Varatharajah Yogatheesan, Berry Brent, Joseph Boney, Balzekas Irena, Kremen Vaclav, Brinkmann Benjamin, Worrell Gregory, Iyer Ravishankar
Annu Int Conf IEEE Eng Med Biol Soc. 2020 Jul;2020:3460-3464. doi: 10.1109/EMBC44109.2020.9176668.

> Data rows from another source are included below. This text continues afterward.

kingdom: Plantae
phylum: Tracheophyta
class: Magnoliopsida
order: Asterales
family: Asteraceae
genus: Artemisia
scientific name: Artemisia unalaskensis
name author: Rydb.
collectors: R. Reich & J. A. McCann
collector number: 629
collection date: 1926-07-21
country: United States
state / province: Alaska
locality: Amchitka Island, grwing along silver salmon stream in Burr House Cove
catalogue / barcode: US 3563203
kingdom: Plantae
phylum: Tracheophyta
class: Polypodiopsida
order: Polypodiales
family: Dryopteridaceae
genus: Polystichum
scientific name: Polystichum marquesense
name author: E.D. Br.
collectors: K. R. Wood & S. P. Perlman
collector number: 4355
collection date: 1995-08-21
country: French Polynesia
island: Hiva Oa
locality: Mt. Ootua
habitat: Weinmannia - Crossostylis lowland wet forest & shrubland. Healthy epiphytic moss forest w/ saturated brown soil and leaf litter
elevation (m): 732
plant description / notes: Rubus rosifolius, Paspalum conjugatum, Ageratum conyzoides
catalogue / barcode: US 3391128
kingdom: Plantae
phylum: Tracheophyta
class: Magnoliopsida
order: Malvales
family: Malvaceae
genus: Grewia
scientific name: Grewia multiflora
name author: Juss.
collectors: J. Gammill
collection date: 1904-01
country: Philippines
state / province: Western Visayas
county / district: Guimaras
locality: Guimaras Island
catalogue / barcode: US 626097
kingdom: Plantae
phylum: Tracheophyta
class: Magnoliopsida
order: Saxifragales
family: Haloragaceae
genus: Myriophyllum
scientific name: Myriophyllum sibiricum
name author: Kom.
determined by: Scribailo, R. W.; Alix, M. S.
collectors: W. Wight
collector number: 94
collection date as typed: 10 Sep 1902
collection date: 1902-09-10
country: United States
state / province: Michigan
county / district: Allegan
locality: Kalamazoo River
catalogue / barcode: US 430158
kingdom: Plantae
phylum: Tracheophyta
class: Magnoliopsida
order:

The absence of epileptiform activity in a scalp electroencephalogram (EEG) recorded from a potential epilepsy patient can cause delays in clinical care delivery. Here we present a machine-learning-based approach to find evidence for epilepsy in scalp EEGs that do not contain any epileptiform activity, according to expert visual review (i.e., "normal" EEGs). We found that deviations in the EEG features representing brain health, such as the alpha rhythm, can indicate the potential for epilepsy and help lateralize seizure focus, even when commonly recognized epileptiform features are absent. Hence, we developed a machine-learning-based approach that utilizes alpha-rhythm-related features to classify 1) whether an EEG was recorded from an epilepsy patient, and 2) if so, the seizure-generating side of the patient's brain. We evaluated our approach using "normal" scalp EEGs of 48 patients with drug-resistant focal epilepsy and 144 healthy individuals, and a naive Bayes classifier achieved area under ROC curve (AUC) values of 0.81 and 0.72 for the two classification tasks, respectively. These findings suggest that our methodology is useful in the absence of interictal epileptiform activity and can enhance the probability of diagnosing epilepsy at the earliest possible time.
在对疑似癫痫患者进行头皮脑电图(EEG)记录时,若未检测到癫痫样活动,可能会导致临床治疗延迟。在此,我们提出一种基于机器学习的方法,用于在经专家视觉评估显示无任何癫痫样活动的头皮脑电图(即“正常”脑电图)中寻找癫痫证据。我们发现,代表大脑健康状况的脑电图特征(如α节律)出现偏差,即便没有常见的癫痫样特征,也可能预示癫痫发作的可能性,并有助于确定癫痫发作的病灶侧别。因此,我们开发了一种基于机器学习的方法,利用与α节律相关的特征进行以下两项分类:1)判断脑电图是否来自癫痫患者;2)若为癫痫患者,确定其大脑产生癫痫发作的一侧。我们使用48例耐药性局灶性癫痫患者和144名健康个体的“正常”头皮脑电图对该方法进行了评估,对于上述两项分类任务,朴素贝叶斯分类器的ROC曲线下面积(AUC)值分别达到了0.81和0.72。这些结果表明,我们的方法在缺乏发作间期癫痫样活动的情况下依然有效,能够提高尽早诊断癫痫的概率。